TRECHO DO TEXTO>
== == ==
É bastante sintomático que mal nos lembremos do aniversário do Beato Padre Victor, venerável e hoje digno de um espaço na matriz da cidade onde viveu e morreu: a morte encerra ciclos e inicia narrativas, apropriações, versões e histórias. A morte é ponto final no devir do sujeito, mas inicia o seu devir exclusivamente pela palavra do outro. Em Três Pontas, sul de Minas Gerais, ainda é mais fácil ser negro e “mexer com coisa de preto” no discurso definido e fechado, nos lugares e locais adequados, do que na livre expressão do seu devir.
E é engraçado, porque a cidade costuma se orgulhar do seu marketing negro: o café, Padre Victor e Milton Nascimento. Este último, é bom que não se esqueça, sofreu bastante por ser negro em Três Pontas... foi necessária a intervenção da mãe para que aceitasse a homenagem que lhe foi prestada em 1977 e durante muito tempo sua passagem por aqui foi familiar e protocolar.
== == ==
MATERIAL FORNECIDO>
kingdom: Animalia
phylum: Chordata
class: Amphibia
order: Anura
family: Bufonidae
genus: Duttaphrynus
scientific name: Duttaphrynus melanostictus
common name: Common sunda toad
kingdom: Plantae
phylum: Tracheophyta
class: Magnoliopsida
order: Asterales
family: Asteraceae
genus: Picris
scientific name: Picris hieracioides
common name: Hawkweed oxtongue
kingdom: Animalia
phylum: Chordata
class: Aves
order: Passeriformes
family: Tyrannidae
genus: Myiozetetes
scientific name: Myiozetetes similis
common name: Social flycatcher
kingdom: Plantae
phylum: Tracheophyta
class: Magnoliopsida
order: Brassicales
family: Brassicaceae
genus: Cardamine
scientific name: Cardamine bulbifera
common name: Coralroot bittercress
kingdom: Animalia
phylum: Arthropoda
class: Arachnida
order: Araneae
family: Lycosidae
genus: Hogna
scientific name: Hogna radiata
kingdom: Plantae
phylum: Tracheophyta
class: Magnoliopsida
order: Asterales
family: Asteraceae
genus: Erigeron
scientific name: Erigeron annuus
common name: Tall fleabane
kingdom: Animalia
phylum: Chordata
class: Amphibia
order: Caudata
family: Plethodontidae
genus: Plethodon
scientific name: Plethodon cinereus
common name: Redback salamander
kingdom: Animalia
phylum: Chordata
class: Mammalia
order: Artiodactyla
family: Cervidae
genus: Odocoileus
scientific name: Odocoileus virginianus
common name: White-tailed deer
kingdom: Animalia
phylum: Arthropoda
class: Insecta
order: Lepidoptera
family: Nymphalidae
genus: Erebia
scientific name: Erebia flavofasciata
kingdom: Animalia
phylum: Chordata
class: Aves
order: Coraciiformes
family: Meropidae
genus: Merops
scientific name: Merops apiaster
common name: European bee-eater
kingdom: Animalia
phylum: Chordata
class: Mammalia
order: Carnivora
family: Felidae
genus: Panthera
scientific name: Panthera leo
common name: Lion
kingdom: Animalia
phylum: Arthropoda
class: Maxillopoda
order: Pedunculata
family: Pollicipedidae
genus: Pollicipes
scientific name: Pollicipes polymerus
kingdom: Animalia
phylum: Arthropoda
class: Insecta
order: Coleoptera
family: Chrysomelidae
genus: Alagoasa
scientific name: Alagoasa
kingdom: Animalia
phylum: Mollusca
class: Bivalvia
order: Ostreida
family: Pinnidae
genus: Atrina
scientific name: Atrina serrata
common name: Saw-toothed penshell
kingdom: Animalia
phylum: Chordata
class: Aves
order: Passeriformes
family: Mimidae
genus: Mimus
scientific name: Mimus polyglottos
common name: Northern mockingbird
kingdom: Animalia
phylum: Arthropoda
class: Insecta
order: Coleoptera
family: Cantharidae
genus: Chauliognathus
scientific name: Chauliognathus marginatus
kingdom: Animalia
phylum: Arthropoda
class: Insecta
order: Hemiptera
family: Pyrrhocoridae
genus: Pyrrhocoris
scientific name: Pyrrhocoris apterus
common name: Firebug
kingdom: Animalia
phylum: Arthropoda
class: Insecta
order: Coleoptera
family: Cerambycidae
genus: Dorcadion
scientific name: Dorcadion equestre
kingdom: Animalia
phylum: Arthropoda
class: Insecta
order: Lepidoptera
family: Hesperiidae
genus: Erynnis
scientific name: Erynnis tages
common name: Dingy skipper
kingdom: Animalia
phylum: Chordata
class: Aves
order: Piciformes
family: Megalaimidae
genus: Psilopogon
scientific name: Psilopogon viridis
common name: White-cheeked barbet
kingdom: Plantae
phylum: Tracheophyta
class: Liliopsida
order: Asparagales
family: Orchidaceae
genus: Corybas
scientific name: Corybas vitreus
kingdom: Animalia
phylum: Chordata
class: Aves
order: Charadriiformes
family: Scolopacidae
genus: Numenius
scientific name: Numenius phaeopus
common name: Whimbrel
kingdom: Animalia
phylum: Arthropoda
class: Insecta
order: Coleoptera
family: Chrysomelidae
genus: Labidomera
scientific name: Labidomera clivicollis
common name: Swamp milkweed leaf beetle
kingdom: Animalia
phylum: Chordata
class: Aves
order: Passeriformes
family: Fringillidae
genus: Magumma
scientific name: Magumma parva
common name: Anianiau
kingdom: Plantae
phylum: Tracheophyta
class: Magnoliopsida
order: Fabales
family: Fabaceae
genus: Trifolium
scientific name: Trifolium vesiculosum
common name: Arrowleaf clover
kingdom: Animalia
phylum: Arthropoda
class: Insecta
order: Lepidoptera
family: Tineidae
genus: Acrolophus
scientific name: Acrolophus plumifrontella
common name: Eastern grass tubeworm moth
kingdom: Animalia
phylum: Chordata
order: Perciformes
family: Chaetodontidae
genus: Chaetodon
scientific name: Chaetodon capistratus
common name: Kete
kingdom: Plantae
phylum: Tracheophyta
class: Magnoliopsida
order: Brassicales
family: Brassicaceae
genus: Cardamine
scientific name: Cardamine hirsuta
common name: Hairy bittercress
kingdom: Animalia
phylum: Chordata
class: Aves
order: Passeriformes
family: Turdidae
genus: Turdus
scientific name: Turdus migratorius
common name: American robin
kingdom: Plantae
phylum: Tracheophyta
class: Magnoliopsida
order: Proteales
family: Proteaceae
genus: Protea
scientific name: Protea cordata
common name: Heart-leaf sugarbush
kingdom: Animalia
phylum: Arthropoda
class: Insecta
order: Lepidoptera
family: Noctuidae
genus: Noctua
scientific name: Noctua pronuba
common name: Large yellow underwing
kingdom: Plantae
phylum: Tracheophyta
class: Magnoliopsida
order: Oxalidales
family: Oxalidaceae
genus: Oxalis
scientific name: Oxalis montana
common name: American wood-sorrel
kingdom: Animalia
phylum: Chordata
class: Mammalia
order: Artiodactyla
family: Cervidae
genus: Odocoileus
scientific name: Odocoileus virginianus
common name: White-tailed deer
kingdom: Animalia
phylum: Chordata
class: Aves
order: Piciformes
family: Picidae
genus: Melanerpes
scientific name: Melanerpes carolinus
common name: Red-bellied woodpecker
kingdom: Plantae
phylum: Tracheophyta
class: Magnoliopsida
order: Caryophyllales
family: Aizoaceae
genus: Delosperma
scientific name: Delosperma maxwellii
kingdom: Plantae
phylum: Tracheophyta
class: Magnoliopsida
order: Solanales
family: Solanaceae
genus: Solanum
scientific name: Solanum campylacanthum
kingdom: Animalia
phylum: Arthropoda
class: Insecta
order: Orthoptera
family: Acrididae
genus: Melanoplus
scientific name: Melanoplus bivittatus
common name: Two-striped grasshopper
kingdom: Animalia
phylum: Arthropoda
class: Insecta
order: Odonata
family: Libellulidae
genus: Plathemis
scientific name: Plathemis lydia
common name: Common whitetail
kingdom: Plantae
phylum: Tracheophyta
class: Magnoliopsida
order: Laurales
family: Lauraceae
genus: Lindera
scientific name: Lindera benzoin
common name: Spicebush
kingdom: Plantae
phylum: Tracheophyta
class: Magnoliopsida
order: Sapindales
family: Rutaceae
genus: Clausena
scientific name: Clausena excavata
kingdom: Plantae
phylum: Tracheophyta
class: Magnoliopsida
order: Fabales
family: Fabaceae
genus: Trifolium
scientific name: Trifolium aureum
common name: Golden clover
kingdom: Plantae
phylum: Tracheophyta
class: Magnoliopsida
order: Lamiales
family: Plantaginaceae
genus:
== == ==
O QUE FAZER>
• A. Como se traduz para o inglês esta frase do texto sobre Três Pontas: "E é engraçado, porque a cidade costuma se orgulhar do seu marketing negro: o café, Padre Victor e Milton Nascimento."?
• B. Responda, com base no texto sobre Três Pontas:
(i) Em que região de Minas Gerais fica Três Pontas?
(ii) Em que ano foi prestada a homenagem a Milton Nascimento?
(iii) Quem precisou intervir para que ele aceitasse essa homenagem?
• C. Devolva, sem nenhuma alteração, a parte do texto sobre Três Pontas que começa em "E é engraçado, porque" e segue até "familiar e protocolar.".

RESPOSTAS DAS TAREFAS>
• A. And it's funny, because the town tends to pride itself on its Black marketing: coffee, Father Victor and Milton Nascimento.

• B.
(i) No sul de Minas Gerais.
(ii) Em 1977.
(iii) A mãe dele.

• C.
E é engraçado, porque a cidade costuma se orgulhar do seu marketing negro: o café, Padre Victor e Milton Nascimento. Este último, é bom que não se esqueça, sofreu bastante por ser negro em Três Pontas... foi necessária a intervenção da mãe para que aceitasse a homenagem que lhe foi prestada em 1977 e durante muito tempo sua passagem por aqui foi familiar e protocolar.